Rows 11 and 12 are the only rows where evaluation order is actually guaranteed.
Hacker Connection
The audit fragment demonstrates how vulnerabilities compound. Entry 18 (Precedence-Mask Trap) guarantees Entry 19 (Negative Index Pivot). Neither is dangerous in isolation here. Together they produce a deterministic out-of-bounds read on every execution, not a probabilistic one.
This is how real CVEs work. The advisory lists one vulnerability class. The root cause is often two logic errors that interact. A bounds check that is written but mathematically incapable of passing looks like a defended path. It is not. It is a permanently open door with a sign on it that says LOCKED.
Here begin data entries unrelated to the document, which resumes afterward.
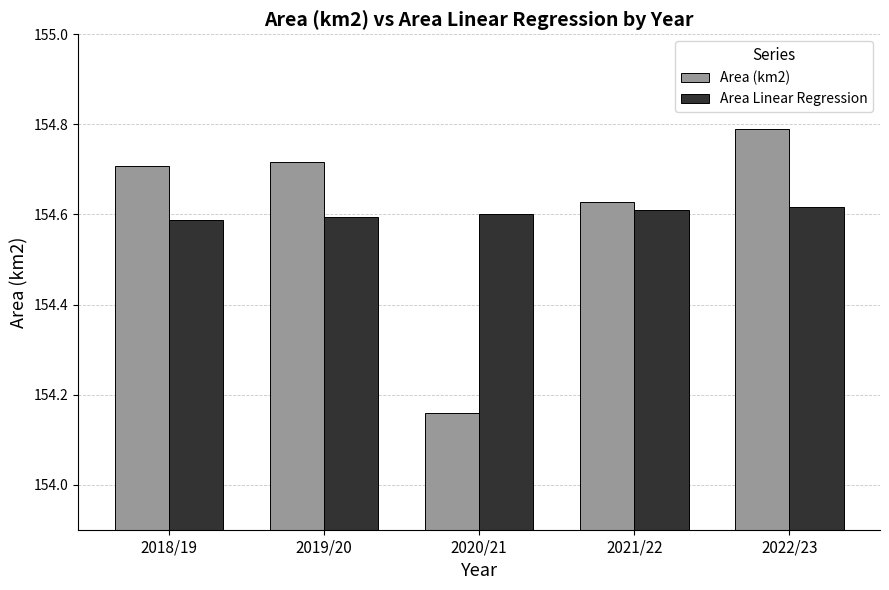

What is the label of the 4th bar from the left?

2021/22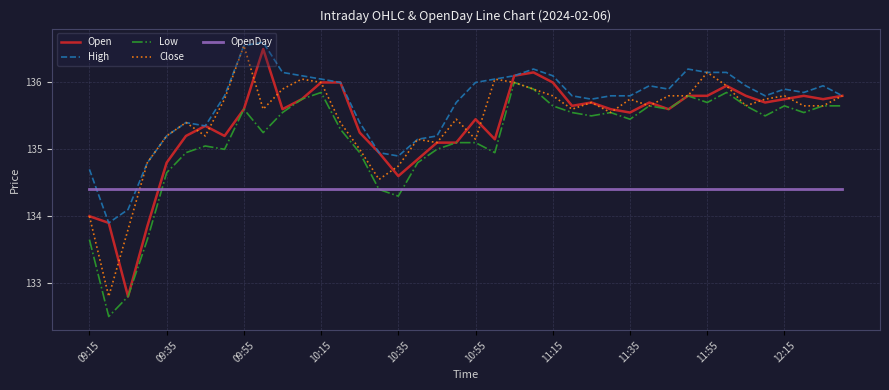

What is the maximum value for Low?

136.0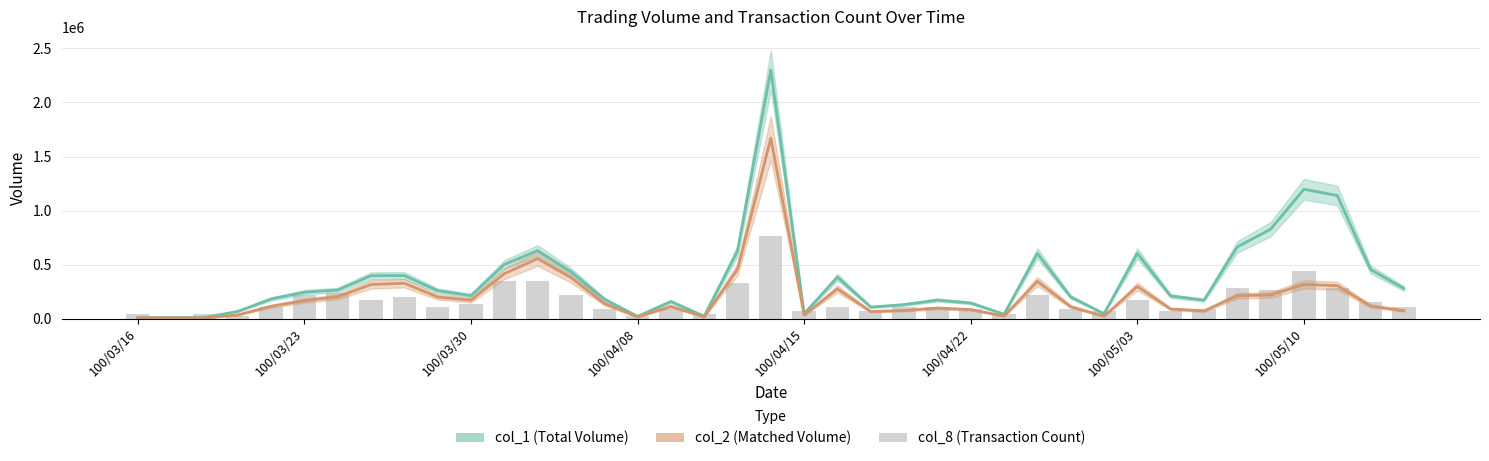

Is the value of col_8 (count) at 31 greater than the value of col_1 line at 28?

No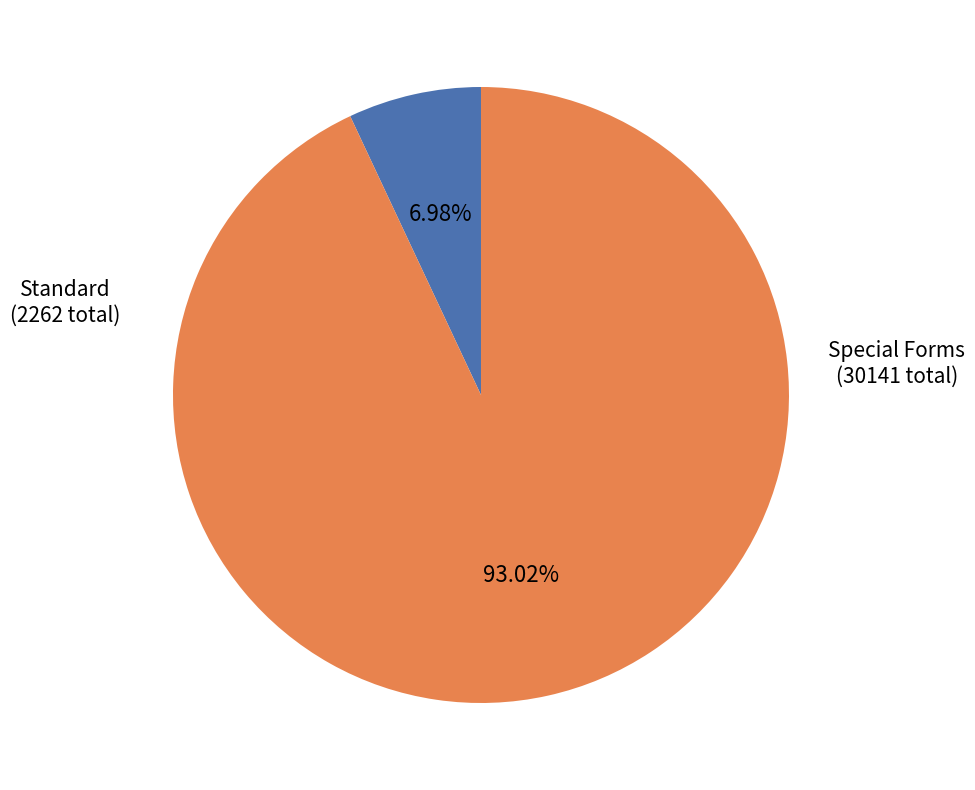

Does any single category account for the majority?

Yes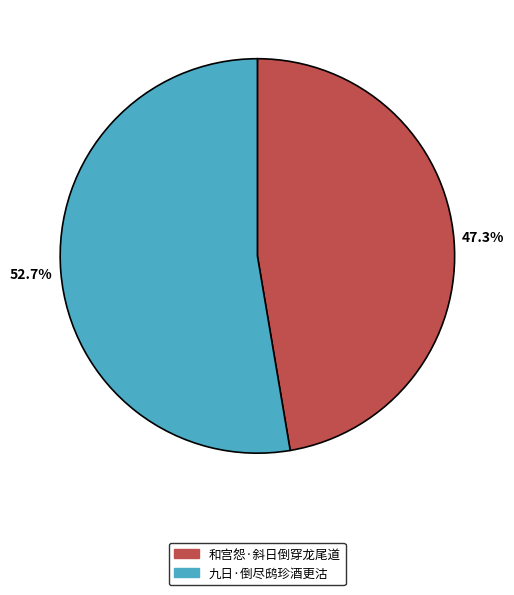

The 和宫怨·斜日倒穿龙尾道 slice represents 33% of the pie. True or false?

False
CWE-480 (Use of Incorrect Operator) is the precedence trap. It shows up in authentication code more than anywhere else. Permissions flags checked with == instead of inside parentheses, or a bitwise test where the comparison fires first. The check compiles clean. The check does nothing.
The vulnerability notebook is growing alongside these posts. When it is mature enough to be useful to someone else, it goes public too.
What Is Next
Chapter 3: Control Flow.
The overnight question I sat with: what happens in a switch when you omit break? I reasoned through it before opening the book. Fall-through. The CPU does not re-evaluate the condition. It continues executing instructions for the next case because case labels in C are just addresses, and nothing stops execution at a label. The break is the escape. Without it, the instruction pointer keeps moving.
Chapter 3 will confirm or correct that. It will also introduce the dangling else problem — a different flavor of the same issue: the structure that looks obvious to a human is not what the parser sees.
Day 23 of 365. Chapter 2 is in the vault. Not because I finished it. Because I couldn’t break it.